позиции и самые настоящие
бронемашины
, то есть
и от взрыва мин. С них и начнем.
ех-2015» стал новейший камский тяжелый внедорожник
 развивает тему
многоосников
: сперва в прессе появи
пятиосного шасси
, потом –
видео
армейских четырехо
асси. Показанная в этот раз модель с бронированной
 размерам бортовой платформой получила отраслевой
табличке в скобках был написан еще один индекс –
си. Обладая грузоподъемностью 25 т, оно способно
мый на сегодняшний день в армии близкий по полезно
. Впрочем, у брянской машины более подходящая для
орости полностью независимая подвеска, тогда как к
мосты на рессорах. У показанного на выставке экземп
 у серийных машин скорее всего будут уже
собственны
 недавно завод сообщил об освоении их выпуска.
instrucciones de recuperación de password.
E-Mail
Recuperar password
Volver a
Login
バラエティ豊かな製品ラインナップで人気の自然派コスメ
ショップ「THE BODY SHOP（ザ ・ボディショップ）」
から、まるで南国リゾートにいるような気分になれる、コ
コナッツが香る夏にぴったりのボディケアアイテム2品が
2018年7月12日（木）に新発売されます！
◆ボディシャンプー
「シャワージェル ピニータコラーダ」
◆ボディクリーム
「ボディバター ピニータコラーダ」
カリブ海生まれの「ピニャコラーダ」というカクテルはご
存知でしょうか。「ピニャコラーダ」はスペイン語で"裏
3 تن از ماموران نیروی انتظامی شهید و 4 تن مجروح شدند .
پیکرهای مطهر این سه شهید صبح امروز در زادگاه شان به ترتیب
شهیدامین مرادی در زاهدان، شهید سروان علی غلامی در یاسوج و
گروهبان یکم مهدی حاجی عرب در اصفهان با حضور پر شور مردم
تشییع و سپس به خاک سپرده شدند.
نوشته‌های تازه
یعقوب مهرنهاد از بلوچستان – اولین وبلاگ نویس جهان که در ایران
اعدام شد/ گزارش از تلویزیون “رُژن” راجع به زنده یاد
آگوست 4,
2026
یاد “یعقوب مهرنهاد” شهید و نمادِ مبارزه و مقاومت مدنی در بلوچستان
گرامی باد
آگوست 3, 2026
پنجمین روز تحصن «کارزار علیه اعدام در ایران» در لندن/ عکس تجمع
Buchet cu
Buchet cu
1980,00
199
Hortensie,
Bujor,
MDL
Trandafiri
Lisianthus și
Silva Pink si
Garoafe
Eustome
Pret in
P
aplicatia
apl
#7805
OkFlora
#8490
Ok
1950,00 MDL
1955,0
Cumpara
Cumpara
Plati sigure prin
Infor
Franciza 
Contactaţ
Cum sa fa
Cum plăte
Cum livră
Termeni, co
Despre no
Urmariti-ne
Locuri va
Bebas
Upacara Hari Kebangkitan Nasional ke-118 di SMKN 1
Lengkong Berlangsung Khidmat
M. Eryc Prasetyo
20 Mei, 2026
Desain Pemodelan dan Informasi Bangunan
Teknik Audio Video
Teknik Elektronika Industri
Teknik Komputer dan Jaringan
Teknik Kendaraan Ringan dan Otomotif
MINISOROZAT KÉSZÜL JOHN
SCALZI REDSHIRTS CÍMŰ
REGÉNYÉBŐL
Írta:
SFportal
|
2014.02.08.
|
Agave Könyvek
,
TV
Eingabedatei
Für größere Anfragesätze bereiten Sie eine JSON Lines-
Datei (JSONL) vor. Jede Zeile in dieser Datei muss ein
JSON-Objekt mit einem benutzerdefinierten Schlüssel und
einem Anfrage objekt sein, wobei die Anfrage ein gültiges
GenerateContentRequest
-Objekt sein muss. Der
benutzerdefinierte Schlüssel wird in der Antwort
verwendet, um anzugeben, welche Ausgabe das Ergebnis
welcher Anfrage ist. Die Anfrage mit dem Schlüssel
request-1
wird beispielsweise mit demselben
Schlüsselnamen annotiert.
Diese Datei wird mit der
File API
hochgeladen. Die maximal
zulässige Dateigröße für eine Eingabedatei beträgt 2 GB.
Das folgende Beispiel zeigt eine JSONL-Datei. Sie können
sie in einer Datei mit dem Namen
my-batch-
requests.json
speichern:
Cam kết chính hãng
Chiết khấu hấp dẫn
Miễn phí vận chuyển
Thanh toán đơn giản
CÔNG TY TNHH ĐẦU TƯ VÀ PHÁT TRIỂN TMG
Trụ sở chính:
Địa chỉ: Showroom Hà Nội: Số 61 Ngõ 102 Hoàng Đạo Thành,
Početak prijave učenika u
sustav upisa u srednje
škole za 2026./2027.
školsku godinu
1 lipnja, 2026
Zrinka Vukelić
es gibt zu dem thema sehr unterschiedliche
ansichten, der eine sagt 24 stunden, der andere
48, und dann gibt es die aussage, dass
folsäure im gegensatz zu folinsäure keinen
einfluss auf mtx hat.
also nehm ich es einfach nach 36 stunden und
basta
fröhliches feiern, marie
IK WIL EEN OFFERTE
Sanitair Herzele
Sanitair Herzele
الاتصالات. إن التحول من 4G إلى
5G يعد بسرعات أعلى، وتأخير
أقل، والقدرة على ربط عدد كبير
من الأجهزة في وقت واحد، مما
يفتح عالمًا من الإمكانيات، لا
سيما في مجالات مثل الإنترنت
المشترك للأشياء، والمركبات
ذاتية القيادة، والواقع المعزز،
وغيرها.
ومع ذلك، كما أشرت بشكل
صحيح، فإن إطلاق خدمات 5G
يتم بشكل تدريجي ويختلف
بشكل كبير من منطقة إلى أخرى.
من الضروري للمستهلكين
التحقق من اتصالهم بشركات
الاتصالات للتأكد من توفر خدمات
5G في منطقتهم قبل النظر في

****************************************

Activity
Which lines in the records above contain the word "stunden"? Locate each one and copy it in full.

Problem solution
ansichten, der eine sagt 24 stunden, der andere
also nehm ich es einfach nach 36 stunden und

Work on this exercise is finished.